This assignment is due Wednesday, November 1 at 11:59PM.
Goals
Through this assignment you will:
- Explore dependency grammars and dependency parsing.
- Investigate transition-based parsing approaches in dependency parsing.
- Gain familiarity with representations of dependency parses.
- Implement the arc-standard oracle to identify and apply the correct transition sequence associated with a gold-standard dependency parse.
Background
Please review the class slides, homework slides, and readings in the textbook on dependency parsing in general and transition-based parsing in particular.
Dependency parsing relies on a transition set which converts the current state of the parse - referred to as a "configuration" - into a new state, until some terminal state is reached. The arc-standard paradigm employs three transitions:
- SHIFT
- (LEFTARC,<label>)
- (RIGHTARC,<label>)
where <label> is the dependency relation that holds between the head and dependent identified by the transition.

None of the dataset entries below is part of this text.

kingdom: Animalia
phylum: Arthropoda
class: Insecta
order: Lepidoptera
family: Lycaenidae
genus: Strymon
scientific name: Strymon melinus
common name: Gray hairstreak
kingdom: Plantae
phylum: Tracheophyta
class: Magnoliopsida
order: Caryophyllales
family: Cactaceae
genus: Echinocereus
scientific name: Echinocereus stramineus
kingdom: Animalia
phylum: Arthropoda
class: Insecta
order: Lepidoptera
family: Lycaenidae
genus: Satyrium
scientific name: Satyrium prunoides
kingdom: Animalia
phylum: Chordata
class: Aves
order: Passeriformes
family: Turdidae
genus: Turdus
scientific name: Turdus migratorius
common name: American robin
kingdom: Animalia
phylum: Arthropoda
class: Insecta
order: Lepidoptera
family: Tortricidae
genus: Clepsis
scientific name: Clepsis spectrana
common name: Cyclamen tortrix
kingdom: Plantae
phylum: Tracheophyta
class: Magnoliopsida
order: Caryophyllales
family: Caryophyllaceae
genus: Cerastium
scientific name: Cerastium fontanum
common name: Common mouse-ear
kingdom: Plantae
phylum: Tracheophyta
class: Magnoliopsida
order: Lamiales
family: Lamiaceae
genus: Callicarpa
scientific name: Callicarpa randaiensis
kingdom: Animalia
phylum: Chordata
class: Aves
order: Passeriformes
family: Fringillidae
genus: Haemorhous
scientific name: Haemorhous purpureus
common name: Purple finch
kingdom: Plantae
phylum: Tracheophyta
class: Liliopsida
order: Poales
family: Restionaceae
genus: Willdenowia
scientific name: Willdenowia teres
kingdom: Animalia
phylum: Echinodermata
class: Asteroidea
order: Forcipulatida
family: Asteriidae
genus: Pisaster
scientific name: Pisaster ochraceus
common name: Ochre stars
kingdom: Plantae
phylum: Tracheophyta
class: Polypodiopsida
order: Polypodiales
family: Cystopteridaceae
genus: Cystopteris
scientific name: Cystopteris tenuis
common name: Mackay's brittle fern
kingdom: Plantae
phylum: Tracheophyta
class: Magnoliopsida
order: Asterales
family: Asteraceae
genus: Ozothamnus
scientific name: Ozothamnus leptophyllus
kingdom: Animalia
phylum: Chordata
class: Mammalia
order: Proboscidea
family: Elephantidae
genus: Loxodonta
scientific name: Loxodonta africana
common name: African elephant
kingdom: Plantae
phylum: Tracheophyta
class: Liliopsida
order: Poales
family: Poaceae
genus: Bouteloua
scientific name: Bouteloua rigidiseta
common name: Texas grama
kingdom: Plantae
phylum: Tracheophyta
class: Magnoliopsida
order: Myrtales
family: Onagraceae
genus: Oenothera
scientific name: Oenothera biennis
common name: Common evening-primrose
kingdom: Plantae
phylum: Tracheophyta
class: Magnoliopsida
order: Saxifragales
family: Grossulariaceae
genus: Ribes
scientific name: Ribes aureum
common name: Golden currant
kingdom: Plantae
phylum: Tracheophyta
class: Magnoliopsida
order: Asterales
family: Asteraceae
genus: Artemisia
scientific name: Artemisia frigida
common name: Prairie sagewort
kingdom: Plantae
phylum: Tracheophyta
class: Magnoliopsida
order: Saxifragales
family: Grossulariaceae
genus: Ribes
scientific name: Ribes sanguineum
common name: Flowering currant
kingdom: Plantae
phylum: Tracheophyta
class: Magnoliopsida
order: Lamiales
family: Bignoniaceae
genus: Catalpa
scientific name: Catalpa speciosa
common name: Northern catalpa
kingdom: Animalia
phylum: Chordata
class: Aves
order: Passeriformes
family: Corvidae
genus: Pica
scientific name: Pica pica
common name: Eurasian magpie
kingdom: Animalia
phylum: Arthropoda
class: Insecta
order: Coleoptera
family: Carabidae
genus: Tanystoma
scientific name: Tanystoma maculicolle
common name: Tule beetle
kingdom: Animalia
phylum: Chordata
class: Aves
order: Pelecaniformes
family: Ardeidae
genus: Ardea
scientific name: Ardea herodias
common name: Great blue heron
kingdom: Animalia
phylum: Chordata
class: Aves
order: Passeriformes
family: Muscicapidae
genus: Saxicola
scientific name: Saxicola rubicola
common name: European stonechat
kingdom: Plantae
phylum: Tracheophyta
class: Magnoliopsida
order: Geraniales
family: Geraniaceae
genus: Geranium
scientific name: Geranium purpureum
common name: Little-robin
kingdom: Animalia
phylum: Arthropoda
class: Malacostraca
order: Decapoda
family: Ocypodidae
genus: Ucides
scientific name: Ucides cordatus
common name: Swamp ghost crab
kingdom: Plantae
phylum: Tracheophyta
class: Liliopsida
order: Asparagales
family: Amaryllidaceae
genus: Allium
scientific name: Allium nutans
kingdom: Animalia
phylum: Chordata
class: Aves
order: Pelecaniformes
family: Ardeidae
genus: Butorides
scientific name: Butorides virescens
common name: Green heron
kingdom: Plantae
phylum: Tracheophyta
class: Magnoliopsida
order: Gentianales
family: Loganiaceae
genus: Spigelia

The configuration consists of the stack, buffer, and arcs as discussed in class and in the readings. It may be most straightforward to represent these as lists of different types, as in [0 1], [2,3,4],[] for a stack with two elements (including ROOT), a buffer with three elements, and (here) an empty set of arcs. The elements here refer to the words in the sentence by their indexes. Of course, alternate data structures are possible as well.
You will need to implement a function that applies a specified transition to a given configuration, and have code which implements the oracle which determines which transition should be applied to the current configuration, while working through each sentence with its accompanying dependency parse.
Oracle
Create a program to implement the arc-standard oracle and apply it to a set of dependency-parsed sentences. Specifically, your program should:
- Read in a set of dependency parses of sentences, in a simplified CONLL format.
- For each dependency parse, you program should output:
- to one file, the ordered sequence of transitions corresponding to the parse
- to another file, the dependency arcs corresponding to the application of the above transitions to the sentence.
Note: You are only responsible for implementing the oracle. You do not need to train a model based on the oracle transitions.
Programming
Create a program called hw5_oracle.sh which applies the arc-standard oracle to identify and apply the correct
sequence of transitions from the dependency parses provided invoked as:
hw5_oracle.sh
<input_dependency_parse_filename> <output_dependency_filename> <output_sequence_filename>
where,
- <input_dependency_parse_filename> is the name of the file holding the gold-standard dependency parses which you will use to derive the transition sequence.
- <output_dependency_filename> is the name of the file to write the resulting dependency arcs created by applying the oracle transitions.
- <output_sequence_filename> is the name of the file to write the resulting sequence of transitions derived by the arc-standard oracle, which could be used in training a full dependency parser.
Files
Please adhere to the naming conventions below:
Example and Test Data Files
All data and example files may be found in /dropbox/24-25/571/hw5/.
- conll.simple: Set of English dependency parses from the CONLL 2007 shared task, in a
simplified four column format,
- <index>\t<word>\t<depenendency_relation>\t<head_index>
- ROOT corresponds to head_index 0
- Blank lines separate parses
- toy.dep: Toy set of dependency parses.
- toy.seq: Oracle sequence of transitions corresponding the dependency parses in toy.dep.
Submission Files
- hw5.tar.gz: Tarball containing:
- hw5_oracle.sh: Primary program file with language-appropriate extension.
- hw5_dependencies_output.txt: This file should contain the dependency arcs resulting from applying the oracle transitions. They should be in the simplified CONLL format described above, and sorted by word index. Correct output should replicate the original dependency parse.
- hw5_transitions_output.txt: The output file with the sequence of transitions derived from the original dependency parses, using the arc-standard transition inventory, given above.
- readme.{txt|pdf}: Write-up file
- This file should describe and discuss your work on this assignment. Include problems you came across and how (or if) you were able to solve them, any insights, special features, and what you learned. Give examples if possible. If you were not able to complete parts of the project, discuss what you tried and/or what did not work. This will allow you to receive maximum credit for partial work.
Handing in your work
All homework should be handed in using the Canvas submission tools.